La photographie a quelques atouts pour elle quand on la compare à la sculpture. Elle peut être fine, discrète, et se permettre des choses que des pièces en volume ne peuvent pas. C’est sans doute ce qu’a constaté l’artiste Katinka Bock dont le travail photographique est exposé à la Fondation d’entreprise Pernod-Ricard. Plus connue pour ses sculptures, qui prennent souvent la forme de peaux, de surfaces en terre et d’enveloppes suspendues dans les airs, l’artiste allemande installée en France a toujours pratiqué la photographie. Elle expose pour la première fois ses clichés sans ses sculptures dans une très élégante mise en espace blanche et dépouillée, où flottent des panneaux verts pâte d’amande, sorte de cloisons aériennes sur lesquelles sont alignés les tirages.

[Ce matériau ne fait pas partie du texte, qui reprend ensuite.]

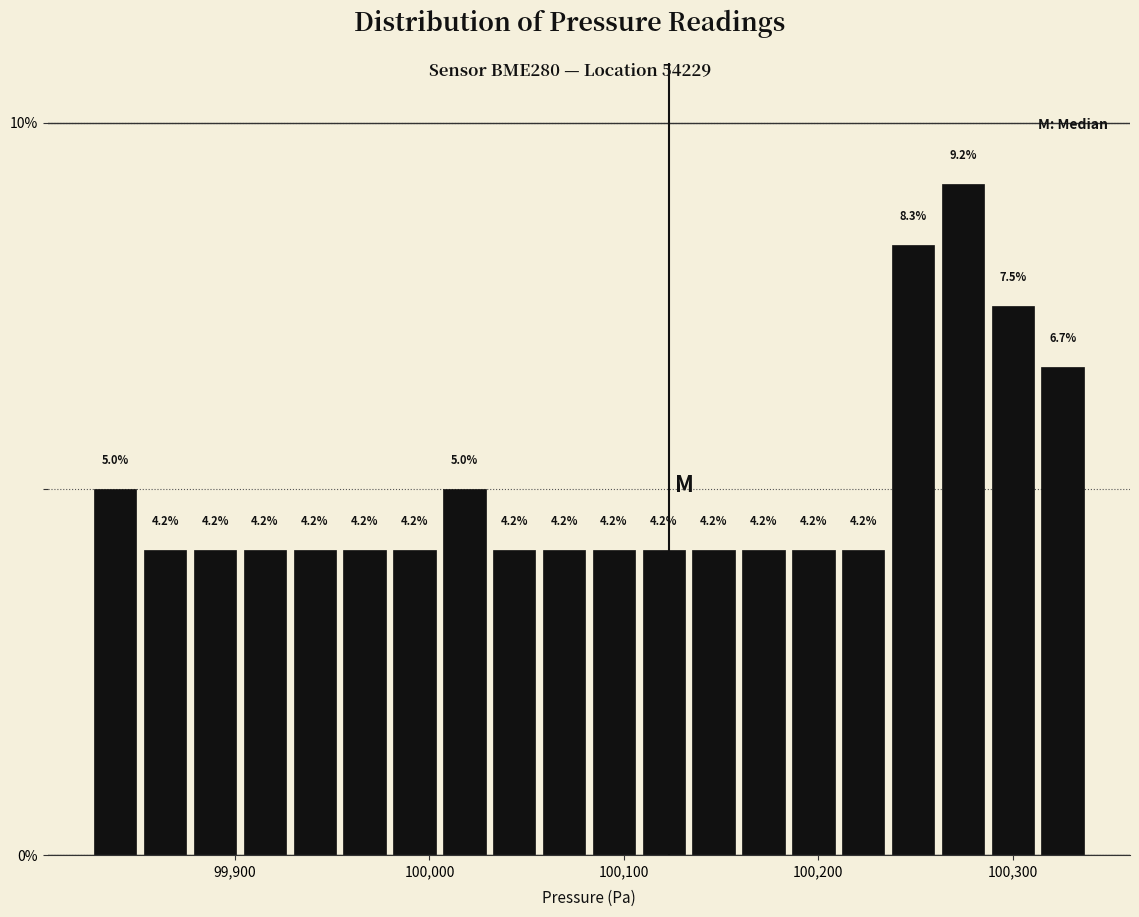

Around what value on the x-axis is the tallest bar? Give the approximate position of its centre, as read against the axis.

100270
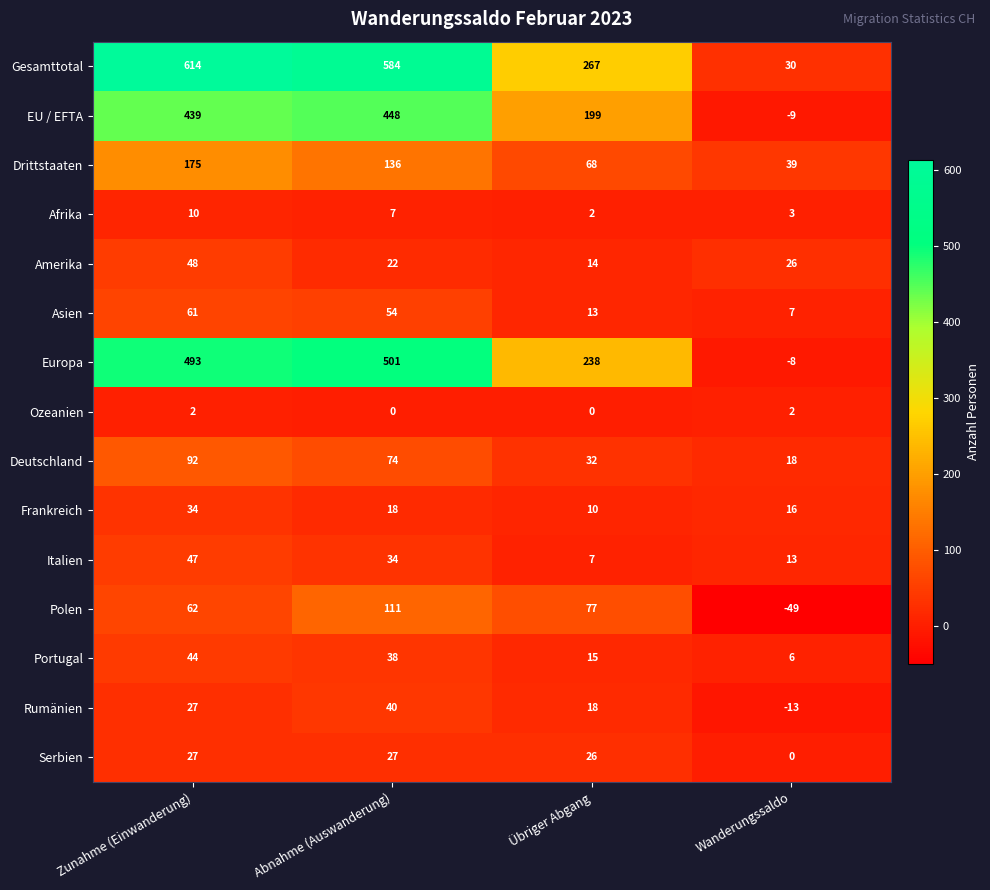

Which series has the widest spread of values?

Gesamttotal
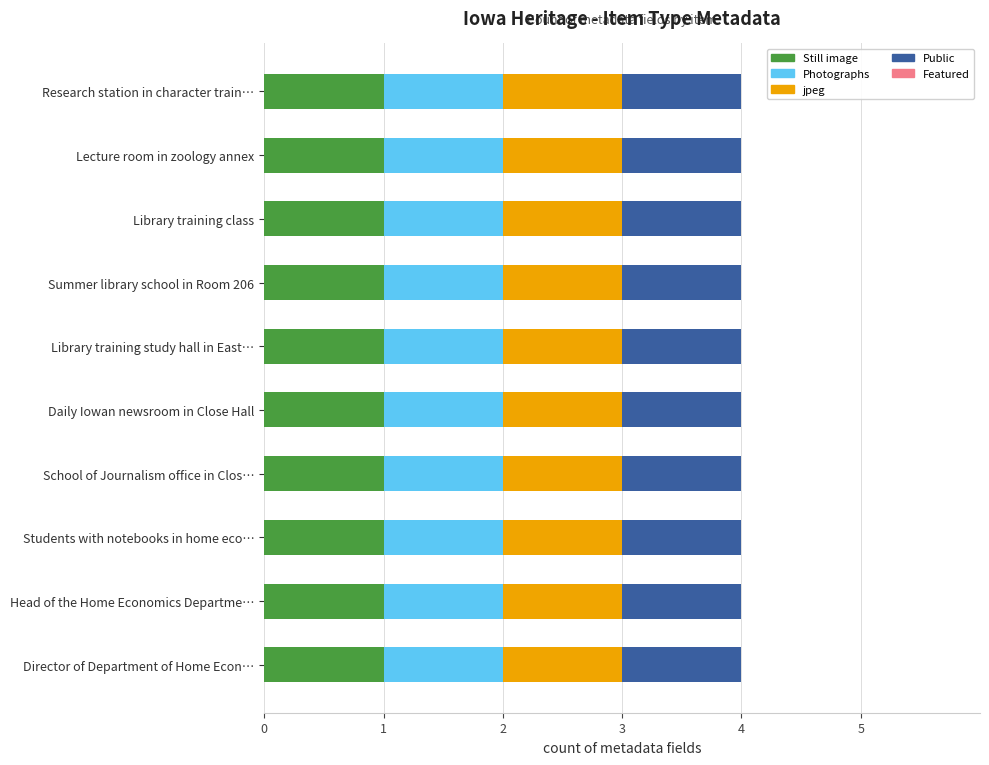

What is the maximum value for Photographs?

1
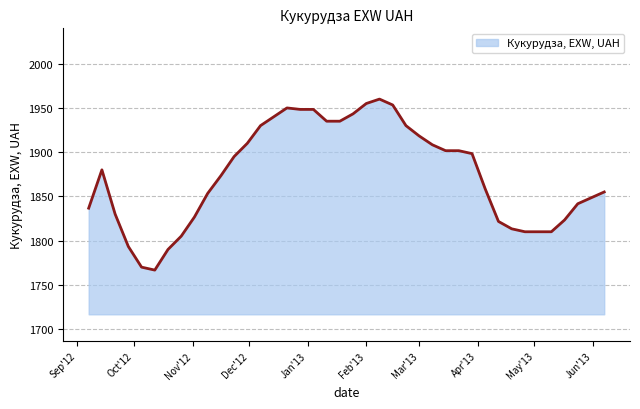

What is the minimum value shown in the chart?

1766.7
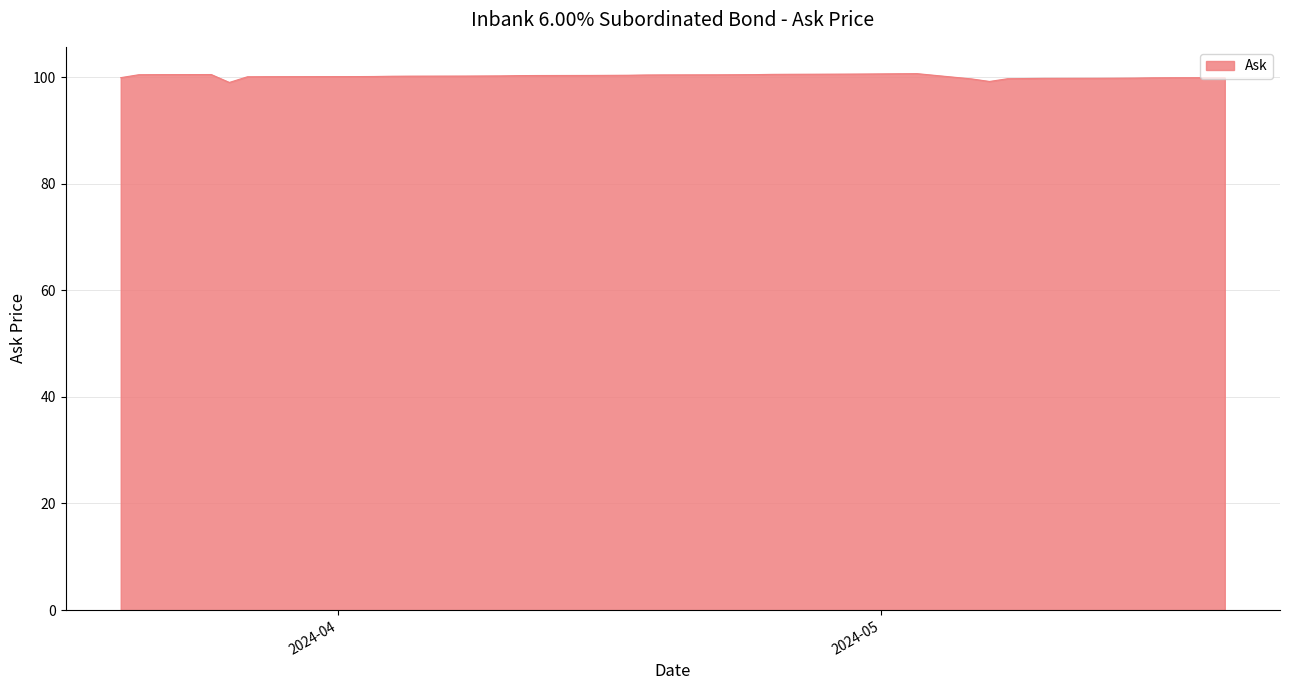

What is the smallest value displayed?

99.0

Sur les photos – des petits formats à majorité noir et blanc – on reconnaît l’attention délicate de la sculptrice pour les surfaces et les matières, là les plis d’un tee-shirt blanc, ailleurs une plaque trouée derrière laquelle se cache un visage. Katinka Bock regarde aussi avec douceur les ombres géométriques sur un mur, un aspirateur qui ressemble à un animal ou la forme étrange des mains et des oreilles humaines. Naturellement, la photographie prend l’avantage sur la sculpture quand elle s’attache à capter le vivant : sur les petits tirages de Katinka Bock, l’écorce jaune vif et charnue de deux citrons, l’ombre chinoise d’une sauterelle, un grand morceau de peau sur des omoplates ou un petit crabe au fond d’une tasse frétillent presque de vie malgré leur absence de volume.
La photographie a aussi ceci d’intéressant : elle immortalise l’éphémère. Devant l’objectif de la sculptrice, une longue chevelure étendue sur de la paille prend la forme de tentacules. La peau d’un tibia porte les empreintes de l’herbe, sculptures charnelles qui vont bientôt disparaître grâce à l’élasticité de l’épiderme. Mais là où l’image devient magique, c’est quand elle défie les lois de la gravité. Une faculté qui semble beaucoup amuser la sculptrice puisqu’elle a accroché des photographies de cheveux à l’envers par exemple. Les poils humains dessinent des cascades inversées. Il y a aussi cette langue et ces pieds qui restent suspendus en l’air dans le cadre du tirage. Pas besoin de fils ou de câbles pour les retenir. Les images ont pour elles leur incroyable légèreté.